Out of everything that goes down in The Society’s first season, Charlie is definitely the source of the most questions, and we hope the second season at least answers a few of them.
Who really killed Cassandra?
This question gets a little more conspiratorial, but it’s at least worth asking: did Dewey really kill Cassandra? Sure, he admits to it — once officially and once unofficially — but people are convinced to lie all the time in The Society, so maybe he was only taking the fall for a crime he didn’t commit. If that’s true, who else could have killed her?

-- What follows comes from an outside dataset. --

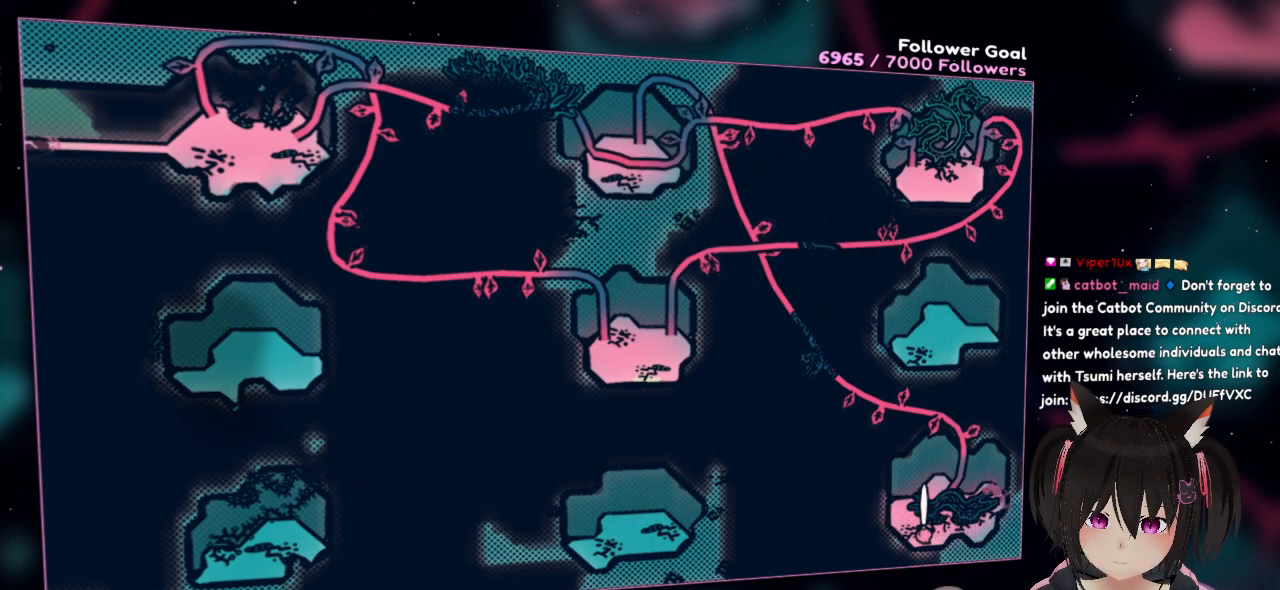
{"buttons": ["R2"], "left_stick": "center", "right_stick": "center", "events": []}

The first and most obvious answer is Campbell. The show’s central antagonist and a confirmed psychopath, Campbell certainly wouldn’t have trouble pretending like he didn’t do it. And as the show’s most manipulative character it’s also believable that he could convince Dewey to take the fall. Or maybe the answer is even stranger. One YouTuber theorizes that it could even by Cassandra’s mom that killed her. The theory goes that just like Charlie, Cassandra’s mom somehow crossed over from West Ham into New Ham (but it doesn’t get into why she would want her daughter dead, so that’s on the far end of the believability spectrum).
While all these may be possibilities that could be explored in season 2, the most likely explanation is still that Dewey really did just kill her for all the reasons he explained — even Seth Meriwether who plays Dewey on the show thinks so.